- _Material provided_:
_ _ _ _ _ _ _
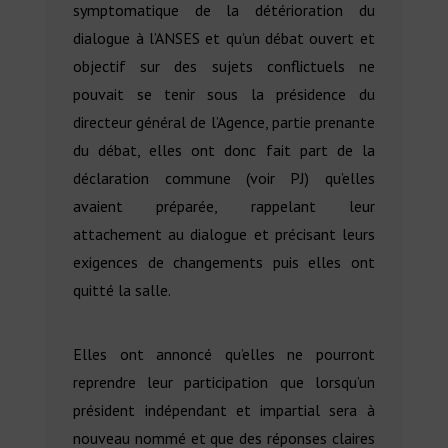
symptomatique de la détérioration du
dialogue à l’ANSES et qu’un débat ouvert et
objectif sur des sujets conflictuels ne
pouvait se tenir sous la présidence du
directeur général de l’Agence, partie prenante
du débat, elles ont donc fait part de la
déclaration commune (voir PJ) qu’elles
avaient préparée, rappelant leur
attachement au dialogue et précisant leurs
exigences de changements puis elles ont
quitté la salle.
Elles ont annoncé qu’elles ne pourront
reprendre leur participation que lorsqu’un
président indépendant et impartial sera à
nouveau nommé et que des réponses claires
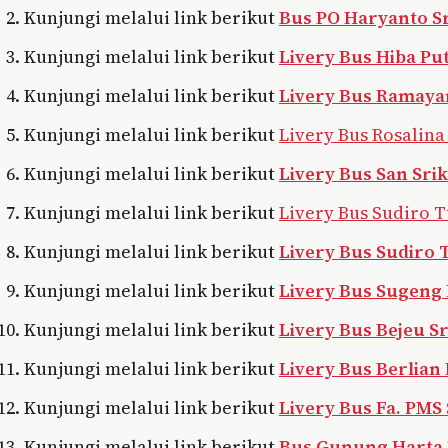
Kunjungi melalui link berikut
Bus PO Haryanto S
Kunjungi melalui link berikut
Livery Bus Hiba Pu
Kunjungi melalui link berikut
Livery Bus Ramaya
Kunjungi melalui link berikut
Livery Bus Rosalina
Kunjungi melalui link berikut
Livery Bus San Sri
Kunjungi melalui link berikut
Livery Bus Sudiro 
Kunjungi melalui link berikut
Livery Bus Sudiro 
Kunjungi melalui link berikut
Livery Bus Sugeng 
Kunjungi melalui link berikut
Livery Bus Bejeu S
Kunjungi melalui link berikut
Livery Bus Berlian
Kunjungi melalui link berikut
Livery Bus Fa. PMS
Kunjungi melalui link berikut
Bus Gunung Harta 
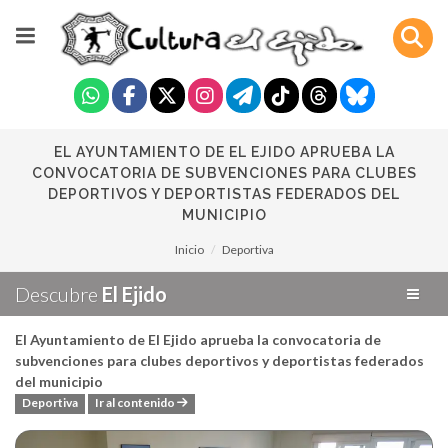
EL AYUNTAMIENTO DE EL EJIDO APRUEBA LA
CONVOCATORIA DE SUBVENCIONES PARA CLUBES
DEPORTIVOS Y DEPORTISTAS FEDERADOS DEL
MUNICIPIO
Inicio
Deportiva
Descubre
El Ejido
El Ayuntamiento de El Ejido aprueba la convocatoria de
subvenciones para clubes deportivos y deportistas federados
del municipio
Deportiva
Ir al contenido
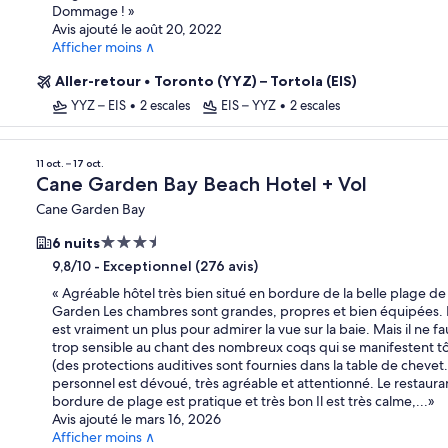
Dommage !
»
Avis ajouté le août 20, 2022
Afficher moins ∧
Aller-retour
•
Toronto (YYZ) – Tortola (EIS)
YYZ – EIS
•
2 escales
EIS – YYZ
•
2 escales
11 oct. – 17 oct.
Cane Garden Bay Beach Hotel + Vol
Cane Garden Bay
Hébergement
6 nuits
3.5 étoiles
-
Exceptionnel (276 avis)
9,8/10
«
Agréable hôtel très bien situé en bordure de la belle plage d
Garden Les chambres sont grandes, propres et bien équipées. 
est vraiment un plus pour admirer la vue sur la baie. Mais il ne fa
trop sensible au chant des nombreux coqs qui se manifestent tô
(des protections auditives sont fournies dans la table de chevet..
personnel est dévoué, très agréable et attentionné. Le restaura
bordure de plage est pratique et très bon Il est très calme,...
»
Avis ajouté le mars 16, 2026
Afficher moins ∧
_ _ _ _ _ _ _
- _Your goal_: It would help to have the listing above repeated exactly, with all images removed.

- _Response below_:
symptomatique de la détérioration du
dialogue à l’ANSES et qu’un débat ouvert et
objectif sur des sujets conflictuels ne
pouvait se tenir sous la présidence du
directeur général de l’Agence, partie prenante
du débat, elles ont donc fait part de la
déclaration commune (voir PJ) qu’elles
avaient préparée, rappelant leur
attachement au dialogue et précisant leurs
exigences de changements puis elles ont
quitté la salle.
Elles ont annoncé qu’elles ne pourront
reprendre leur participation que lorsqu’un
président indépendant et impartial sera à
nouveau nommé et que des réponses claires
Kunjungi melalui link berikut
Bus PO Haryanto S
Kunjungi melalui link berikut
Livery Bus Hiba Pu
Kunjungi melalui link berikut
Livery Bus Ramaya
Kunjungi melalui link berikut
Livery Bus Rosalina
Kunjungi melalui link berikut
Livery Bus San Sri
Kunjungi melalui link berikut
Livery Bus Sudiro 
Kunjungi melalui link berikut
Livery Bus Sudiro 
Kunjungi melalui link berikut
Livery Bus Sugeng 
Kunjungi melalui link berikut
Livery Bus Bejeu S
Kunjungi melalui link berikut
Livery Bus Berlian
Kunjungi melalui link berikut
Livery Bus Fa. PMS
Kunjungi melalui link berikut
Bus Gunung Harta 
EL AYUNTAMIENTO DE EL EJIDO APRUEBA LA
CONVOCATORIA DE SUBVENCIONES PARA CLUBES
DEPORTIVOS Y DEPORTISTAS FEDERADOS DEL
MUNICIPIO
Inicio
Deportiva
Descubre
El Ejido
El Ayuntamiento de El Ejido aprueba la convocatoria de
subvenciones para clubes deportivos y deportistas federados
del municipio
Deportiva
Ir al contenido
Dommage !
»
Avis ajouté le août 20, 2022
Afficher moins ∧
Aller-retour
•
Toronto (YYZ) – Tortola (EIS)
YYZ – EIS
•
2 escales
EIS – YYZ
•
2 escales
11 oct. – 17 oct.
Cane Garden Bay Beach Hotel + Vol
Cane Garden Bay
Hébergement
6 nuits
3.5 étoiles
-
Exceptionnel (276 avis)
9,8/10
«
Agréable hôtel très bien situé en bordure de la belle plage d
Garden Les chambres sont grandes, propres et bien équipées. 
est vraiment un plus pour admirer la vue sur la baie. Mais il ne fa
trop sensible au chant des nombreux coqs qui se manifestent tô
(des protections auditives sont fournies dans la table de chevet..
personnel est dévoué, très agréable et attentionné. Le restaura
bordure de plage est pratique et très bon Il est très calme,...
»
Avis ajouté le mars 16, 2026
Afficher moins ∧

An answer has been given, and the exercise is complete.